You cannot secure what you don’t see. The boundary needs three kinds of telemetry feeding a SIEM or at least an alerted log store.

Network logs from the firewall between zones. Connection attempts, denied flows, throughput by direction. Spikes and shape changes are interesting.

Application logs from the bridge, broker, and Kafka. Authn failures, ACL denials, certificate expiry warnings, configuration changes. All of these are alertable.

Behavioral metrics. Message rates per topic, per device, per direction. A device that suddenly publishes 100x its usual rate, or a consumer that subscribes to wildcards it didn’t yesterday, is worth a look.

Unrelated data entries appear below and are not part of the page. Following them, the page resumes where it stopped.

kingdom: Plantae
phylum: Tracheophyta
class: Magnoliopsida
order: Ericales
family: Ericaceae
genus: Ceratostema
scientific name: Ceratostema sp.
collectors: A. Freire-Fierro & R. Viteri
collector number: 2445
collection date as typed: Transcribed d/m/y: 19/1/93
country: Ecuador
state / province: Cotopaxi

I’ve caught more real issues with rate anomalies than with signature-based detection. The boring stuff finds the boring problems, which is most of them.

Patching

OT teams hate patching because patches break things. IT teams hate not patching because of CVEs. The reconciliation is to patch the IT-facing components of the boundary (broker, bridge, Kafka) on a normal IT cadence, and leave the OT-side gear on whatever conservative cadence the vendor recommends.

This requires the bridge to be tolerant of restarts on its IT-facing side. A graceful shutdown, persistent state for inflight messages, and reconnect with backoff. Most modern brokers and bridges support this. Test it.

For the broker, EMQX 5.7 and HiveMQ 4.28 both support rolling restarts in a cluster. Use them. Don’t patch by taking the whole cluster down.

A Note on Remote Access

Vendor remote access is the most common breach vector in industrial environments. Always-on VPNs from a vendor laptop to a PLC are exactly the wrong shape. The right shape is a request-approved, time-limited, recorded session through a jump host with MFA. Tools like Tailscale ACLs, Cloudflare Access for SSH, or commercial OT-specific remote access products like Claroty’s offering work fine.

The rule is, no inbound persistent connection from outside. Every remote session is initiated by a request and approved by a human.

Common Pitfalls

  • Flat networks “just for now”. Then never fixed. Segment on day one.
  • Self-signed certificates that never rotate. They expire on a Sunday. Plan rotation now.
  • Shared admin credentials. Use per-person accounts with MFA, even for OT consoles where possible.
  • Logs collected nowhere. If logs only live on the device, they may as well not exist. Ship them off the device immediately.
  • Treating MQTT as “internal” and skipping TLS. The bridge zone is still a boundary. TLS the boundary.

Wrapping Up

OT/IT boundary security in 2024 is mostly about discipline, not exotic tooling. Segment properly. Authenticate everything. Make the bridge the single crossing. Watch it carefully. Patch the IT side on a normal cadence and don’t patch the OT side casually.

For more on the components this sits on, see the earlier OPC UA to MQTT/Kafka bridging and IIoT reference architecture posts. The ISA/IEC 62443 series is the canonical reference for industrial cybersecurity if you need a deeper framework.

Boring boundary, safe plant. Make it boring on purpose.